### Dataset excerpts ###

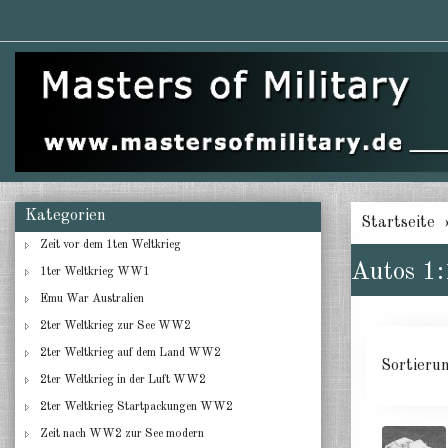
Kategorien
Startseite
Zeit vor dem 1ten Weltkrieg
Autos 1
1ter Weltkrieg WW1
Emu War Australien
2ter Weltkrieg zur See WW2
2ter Weltkrieg auf dem Land WW2
Sortieru
2ter Weltkrieg in der Luft WW2
2ter Weltkrieg Startpackungen WW2
Zeit nach WW2 zur See modern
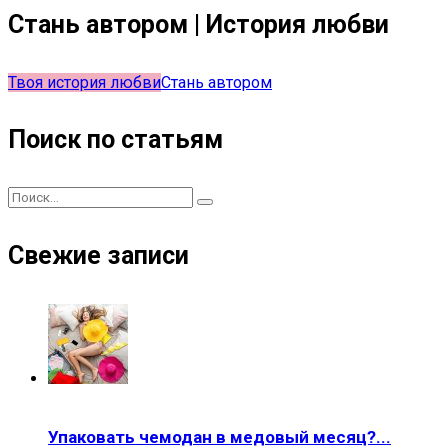
Стань автором | История любви
Твоя история любви
Стань автором
Поиск по статьям
Свежие записи
Упаковать чемодан в медовый месяц?...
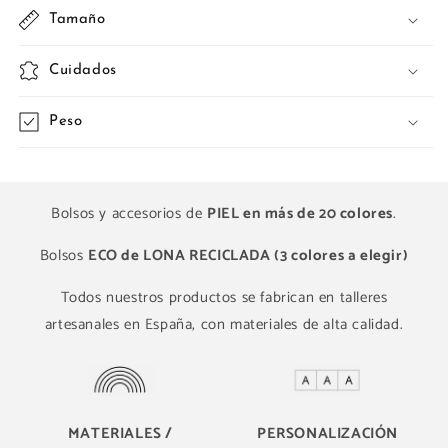
Tamaño
Cuidados
Peso
Bolsos y accesorios de
PIEL en más de 20 colores
.
Bolsos
ECO de LONA RECICLADA (3 colores a elegir)
Todos nuestros productos se fabrican en talleres
artesanales en España, con materiales de alta calidad.
MATERIALES /
PERSONALIZACIÓN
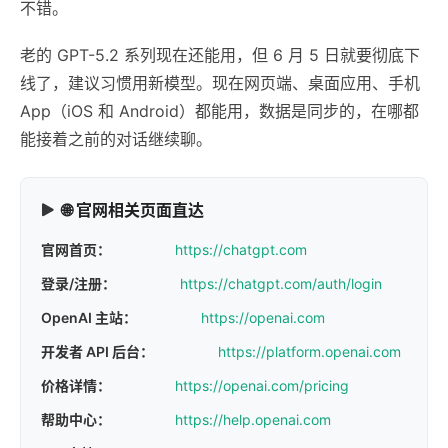
不错。
老的 GPT-5.2 系列现在还能用，但 6 月 5 日就要彻底下
线了，建议习惯用新模型。现在网页端、桌面应用、手机
App（iOS 和 Android）都能用，数据是同步的，在哪都
能接着之前的对话继续聊。
🌐 官网相关页面直达
官网首页：
https://chatgpt.com
登录/注册：
https://chatgpt.com/auth/login
OpenAI 主站：
https://openai.com
开发者 API 后台：
https://platform.openai.com
价格详情：
https://openai.com/pricing
帮助中心：
https://help.openai.com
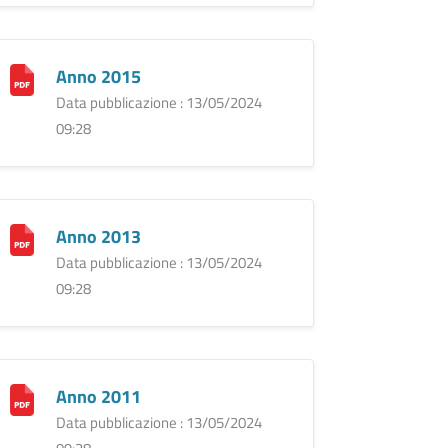
Anno 2015
Data pubblicazione : 13/05/2024
09:28
Anno 2013
Data pubblicazione : 13/05/2024
09:28
Anno 2011
Data pubblicazione : 13/05/2024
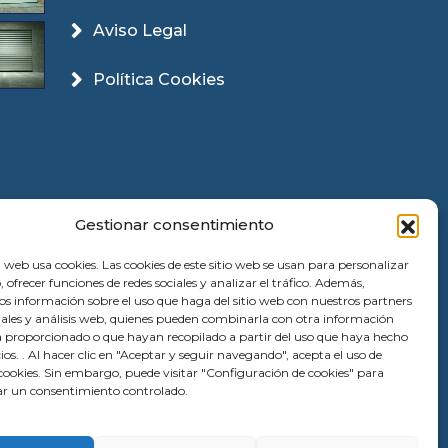
Aviso Legal
Política Cookies
Gestionar consentimiento
 web usa cookies. Las cookies de este sitio web se usan para personalizar
, ofrecer funciones de redes sociales y analizar el tráfico. Además,
 información sobre el uso que haga del sitio web con nuestros partners
ciales y análisis web, quienes pueden combinarla con otra información
a proporcionado o que hayan recopilado a partir del uso que haya hecho
cios. . Al hacer clic en "Aceptar y seguir navegando", acepta el uso de
ookies. Sin embargo, puede visitar "Configuración de cookies" para
r un consentimiento controlado.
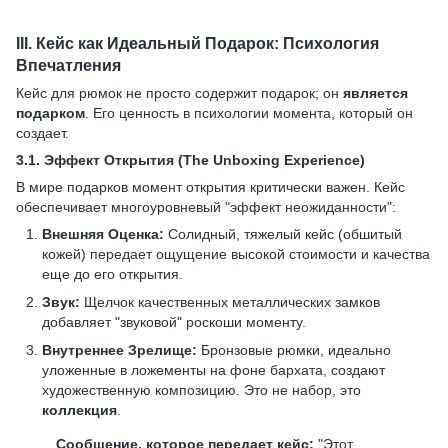
III.
Кейс как Идеальный Подарок: Психология
Впечатления
Кейс для рюмок не просто содержит подарок; он
является
подарком
. Его ценность в психологии момента, который он
создает.
3.1.
Эффект Открытия (The Unboxing Experience)
В мире подарков момент открытия критически важен. Кейс
обеспечивает многоуровневый "эффект неожиданности":
Внешняя Оценка:
Солидный, тяжелый кейс (обшитый
кожей) передает ощущение высокой стоимости и качества
еще до его открытия.
Звук:
Щелчок качественных металлических замков
добавляет "звуковой" роскоши моменту.
Внутреннее Зрелище:
Бронзовые рюмки, идеально
уложенные в ложементы на фоне бархата, создают
художественную композицию. Это не набор, это
коллекция
.
Сообщение, которое передает кейс:
"Этот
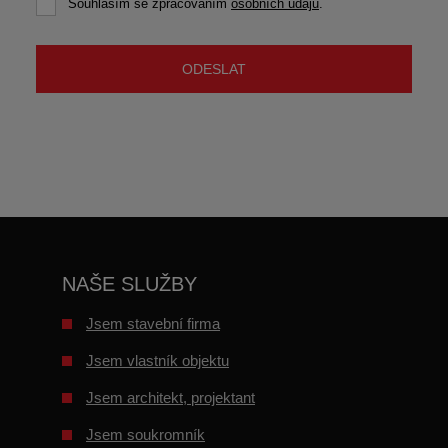
Souhlasím se zpracováním
osobních údajů
.
Souhlasím
se
zpracováním
osobních
ODESLAT
údajů
.
Formulář
se
nepodařilo
odeslat.
NAŠE SLUŽBY
Jsem stavební firma
Jsem vlastník objektu
Jsem architekt, projektant
Jsem soukromník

###

▸ **What you will do**
Copy exactly, and only, the lines from the first entry through the line holding "https://openai.com/pricing", both ends included, leaving out every picture.

▸ **Final answer**
Kategorien
Startseite
Zeit vor dem 1ten Weltkrieg
Autos 1
1ter Weltkrieg WW1
Emu War Australien
2ter Weltkrieg zur See WW2
2ter Weltkrieg auf dem Land WW2
Sortieru
2ter Weltkrieg in der Luft WW2
2ter Weltkrieg Startpackungen WW2
Zeit nach WW2 zur See modern
Стань автором | История любви
Твоя история любви
Стань автором
Поиск по статьям
Свежие записи
Упаковать чемодан в медовый месяц?...
Tamaño
Cuidados
Peso
Bolsos y accesorios de
PIEL en más de 20 colores
.
Bolsos
ECO de LONA RECICLADA (3 colores a elegir)
Todos nuestros productos se fabrican en talleres
artesanales en España, con materiales de alta calidad.
MATERIALES /
PERSONALIZACIÓN
不错。
老的 GPT-5.2 系列现在还能用，但 6 月 5 日就要彻底下
线了，建议习惯用新模型。现在网页端、桌面应用、手机
App（iOS 和 Android）都能用，数据是同步的，在哪都
能接着之前的对话继续聊。
🌐 官网相关页面直达
官网首页：
https://chatgpt.com
登录/注册：
https://chatgpt.com/auth/login
OpenAI 主站：
https://openai.com
开发者 API 后台：
https://platform.openai.com
价格详情：
https://openai.com/pricing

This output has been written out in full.